Alcohol consumption has long been linked to cancer and its spread, but the underlying mechanism has never been clear.

Now, researchers at Rush University Medical Center have identified a cellular pathway that may explain the link.

In a study published in the current issue of Alcoholism: Clinical and Experimental Research, the researchers found that alcohol stimulates what is called the epithelial?to?mesenchymal transition, in which run-of-the-mill cancer cells morph into a more aggressive form and begin to spread throughout the body.

"Our data are the first to show that alcohol turns on certain signals inside a cell that are involved in this critical transition," said Christopher Forsyth, PhD, assistant professor of medicine and biochemistry at Rush University Medical Center and lead author of the study.

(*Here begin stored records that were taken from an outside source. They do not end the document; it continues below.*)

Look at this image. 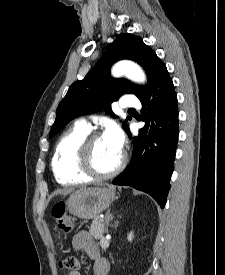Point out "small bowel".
Instances as JSON below:
<instances>
[{
	"instance_id": "small-bowel-1",
	"label": "small bowel",
	"mask_w": 225,
	"mask_h": 275,
	"mask_svg": "<svg viewBox=\"0 0 225 275\" xmlns=\"http://www.w3.org/2000/svg\"><path fill=\"white\" fill-rule=\"evenodd\" d=\"M72 247L76 251L86 253L93 260V274L107 275L108 262L100 257L99 248L90 234L86 231L76 233L72 239ZM68 275H81L80 272H70Z\"/></svg>"
}]
</instances>
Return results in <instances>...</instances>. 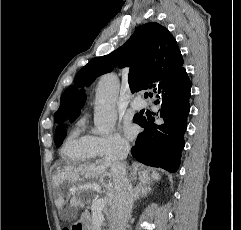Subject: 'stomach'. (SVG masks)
Wrapping results in <instances>:
<instances>
[{"instance_id":"stomach-1","label":"stomach","mask_w":241,"mask_h":230,"mask_svg":"<svg viewBox=\"0 0 241 230\" xmlns=\"http://www.w3.org/2000/svg\"><path fill=\"white\" fill-rule=\"evenodd\" d=\"M76 226L79 227L80 230H90L89 222L85 218H81L77 223Z\"/></svg>"}]
</instances>
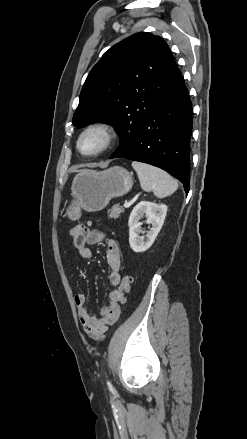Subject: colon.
Masks as SVG:
<instances>
[{
	"label": "colon",
	"mask_w": 247,
	"mask_h": 439,
	"mask_svg": "<svg viewBox=\"0 0 247 439\" xmlns=\"http://www.w3.org/2000/svg\"><path fill=\"white\" fill-rule=\"evenodd\" d=\"M89 230L87 223H80L71 229V237L74 246L79 250L85 246V235ZM133 282L131 275H126L120 283V290L128 293Z\"/></svg>",
	"instance_id": "obj_1"
}]
</instances>
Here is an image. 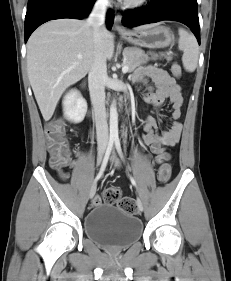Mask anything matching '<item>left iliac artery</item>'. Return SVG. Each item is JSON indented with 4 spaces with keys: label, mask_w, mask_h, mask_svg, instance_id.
Segmentation results:
<instances>
[{
    "label": "left iliac artery",
    "mask_w": 231,
    "mask_h": 281,
    "mask_svg": "<svg viewBox=\"0 0 231 281\" xmlns=\"http://www.w3.org/2000/svg\"><path fill=\"white\" fill-rule=\"evenodd\" d=\"M114 142H115V147H116V149H117V152L119 153L121 159H123V153H122V149H121V145H120V140H119V138H118V137L115 138V139H114ZM129 177H130V180H131V183L133 184V186L136 187L137 185H136L135 179H134L131 175H129Z\"/></svg>",
    "instance_id": "left-iliac-artery-1"
}]
</instances>
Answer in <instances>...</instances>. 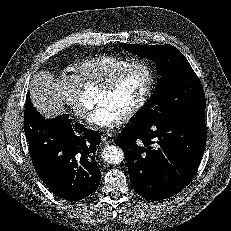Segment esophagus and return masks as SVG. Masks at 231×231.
<instances>
[{
  "label": "esophagus",
  "mask_w": 231,
  "mask_h": 231,
  "mask_svg": "<svg viewBox=\"0 0 231 231\" xmlns=\"http://www.w3.org/2000/svg\"><path fill=\"white\" fill-rule=\"evenodd\" d=\"M102 141L106 144H111L115 141V135L111 133H106L102 136Z\"/></svg>",
  "instance_id": "1"
}]
</instances>
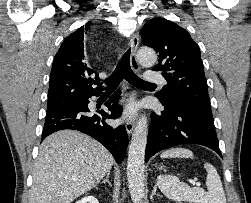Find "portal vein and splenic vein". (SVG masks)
<instances>
[{
    "instance_id": "18ae733b",
    "label": "portal vein and splenic vein",
    "mask_w": 251,
    "mask_h": 203,
    "mask_svg": "<svg viewBox=\"0 0 251 203\" xmlns=\"http://www.w3.org/2000/svg\"><path fill=\"white\" fill-rule=\"evenodd\" d=\"M192 184L195 185V186H197V187L201 186L200 182H192Z\"/></svg>"
}]
</instances>
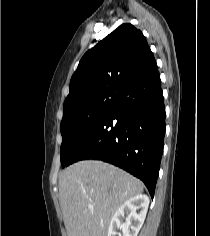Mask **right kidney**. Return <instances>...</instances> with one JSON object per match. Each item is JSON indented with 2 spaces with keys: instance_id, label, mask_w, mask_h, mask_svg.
Instances as JSON below:
<instances>
[{
  "instance_id": "right-kidney-1",
  "label": "right kidney",
  "mask_w": 210,
  "mask_h": 236,
  "mask_svg": "<svg viewBox=\"0 0 210 236\" xmlns=\"http://www.w3.org/2000/svg\"><path fill=\"white\" fill-rule=\"evenodd\" d=\"M149 202L147 195L140 194L123 203L111 219L107 236H121L119 230H122L123 236H137L144 223ZM123 219H126L125 223Z\"/></svg>"
}]
</instances>
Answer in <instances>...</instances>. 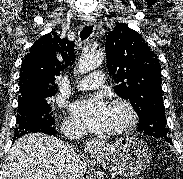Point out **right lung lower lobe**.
<instances>
[{"mask_svg":"<svg viewBox=\"0 0 183 179\" xmlns=\"http://www.w3.org/2000/svg\"><path fill=\"white\" fill-rule=\"evenodd\" d=\"M30 132H33V133L42 132V133H46V134H49V135H55L57 133V131L52 126H49V127L34 129V130H30V131H24L22 134L14 136V140L18 139L22 135H25V134L30 133Z\"/></svg>","mask_w":183,"mask_h":179,"instance_id":"obj_1","label":"right lung lower lobe"}]
</instances>
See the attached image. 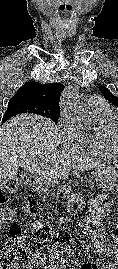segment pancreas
<instances>
[{"label":"pancreas","instance_id":"obj_1","mask_svg":"<svg viewBox=\"0 0 118 269\" xmlns=\"http://www.w3.org/2000/svg\"><path fill=\"white\" fill-rule=\"evenodd\" d=\"M34 187L36 190L39 191H47L51 187V181L48 179H40L38 182L34 183ZM87 192H92L93 188L92 187H87L86 188ZM69 199V197H67Z\"/></svg>","mask_w":118,"mask_h":269}]
</instances>
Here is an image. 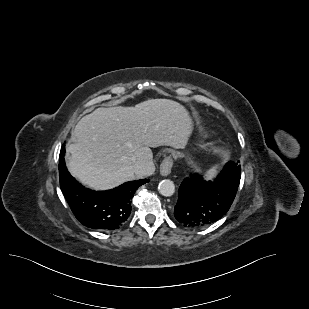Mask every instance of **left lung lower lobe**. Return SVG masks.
I'll return each instance as SVG.
<instances>
[{"mask_svg":"<svg viewBox=\"0 0 309 309\" xmlns=\"http://www.w3.org/2000/svg\"><path fill=\"white\" fill-rule=\"evenodd\" d=\"M241 166L228 162L214 181H205L198 174L185 178L178 190L175 218L184 226L202 228L222 218L236 196Z\"/></svg>","mask_w":309,"mask_h":309,"instance_id":"0a47b994","label":"left lung lower lobe"}]
</instances>
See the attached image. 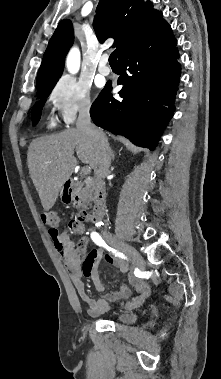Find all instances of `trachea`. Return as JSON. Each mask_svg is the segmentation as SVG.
<instances>
[{"label":"trachea","mask_w":221,"mask_h":379,"mask_svg":"<svg viewBox=\"0 0 221 379\" xmlns=\"http://www.w3.org/2000/svg\"><path fill=\"white\" fill-rule=\"evenodd\" d=\"M110 65H117L116 51H113L109 57Z\"/></svg>","instance_id":"1"}]
</instances>
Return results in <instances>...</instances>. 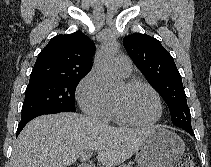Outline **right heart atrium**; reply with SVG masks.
Returning a JSON list of instances; mask_svg holds the SVG:
<instances>
[{"mask_svg":"<svg viewBox=\"0 0 211 167\" xmlns=\"http://www.w3.org/2000/svg\"><path fill=\"white\" fill-rule=\"evenodd\" d=\"M77 100L84 113L103 121L108 120L111 101L94 72L85 75L76 90Z\"/></svg>","mask_w":211,"mask_h":167,"instance_id":"right-heart-atrium-1","label":"right heart atrium"}]
</instances>
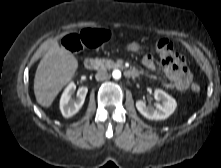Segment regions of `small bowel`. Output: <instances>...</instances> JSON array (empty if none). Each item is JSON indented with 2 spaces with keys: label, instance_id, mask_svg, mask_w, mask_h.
<instances>
[{
  "label": "small bowel",
  "instance_id": "obj_1",
  "mask_svg": "<svg viewBox=\"0 0 221 168\" xmlns=\"http://www.w3.org/2000/svg\"><path fill=\"white\" fill-rule=\"evenodd\" d=\"M162 57V67L165 75L170 80L165 84L167 88L176 89L178 91L187 90L192 83V77L188 69L187 60L178 53L168 54L167 56L160 54ZM142 64L149 70L155 69V62L152 54L147 53L142 58Z\"/></svg>",
  "mask_w": 221,
  "mask_h": 168
}]
</instances>
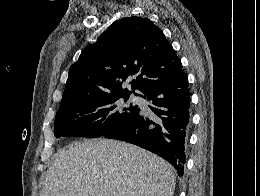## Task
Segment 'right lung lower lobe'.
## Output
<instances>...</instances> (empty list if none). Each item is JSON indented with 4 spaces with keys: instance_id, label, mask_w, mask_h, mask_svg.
<instances>
[{
    "instance_id": "1",
    "label": "right lung lower lobe",
    "mask_w": 260,
    "mask_h": 196,
    "mask_svg": "<svg viewBox=\"0 0 260 196\" xmlns=\"http://www.w3.org/2000/svg\"><path fill=\"white\" fill-rule=\"evenodd\" d=\"M181 70L174 78L143 90L151 114L104 135L149 150L169 161L182 176L190 126V91Z\"/></svg>"
}]
</instances>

The epithelial-to-mesenchymal transition is a hot area of research right now, implicated in the process whereby cancer cells become metastatic. A large body of laboratory and clinical research suggests that it plays a key role in making cancer cells aggressive.

"Cancer cells become dangerous when they metastasize," Forsyth said. "Surgery can remove a tumor, but aggressive tumor cells invade tissues throughout the body and take over. If we can thwart this transition, we can limit cancer's toll."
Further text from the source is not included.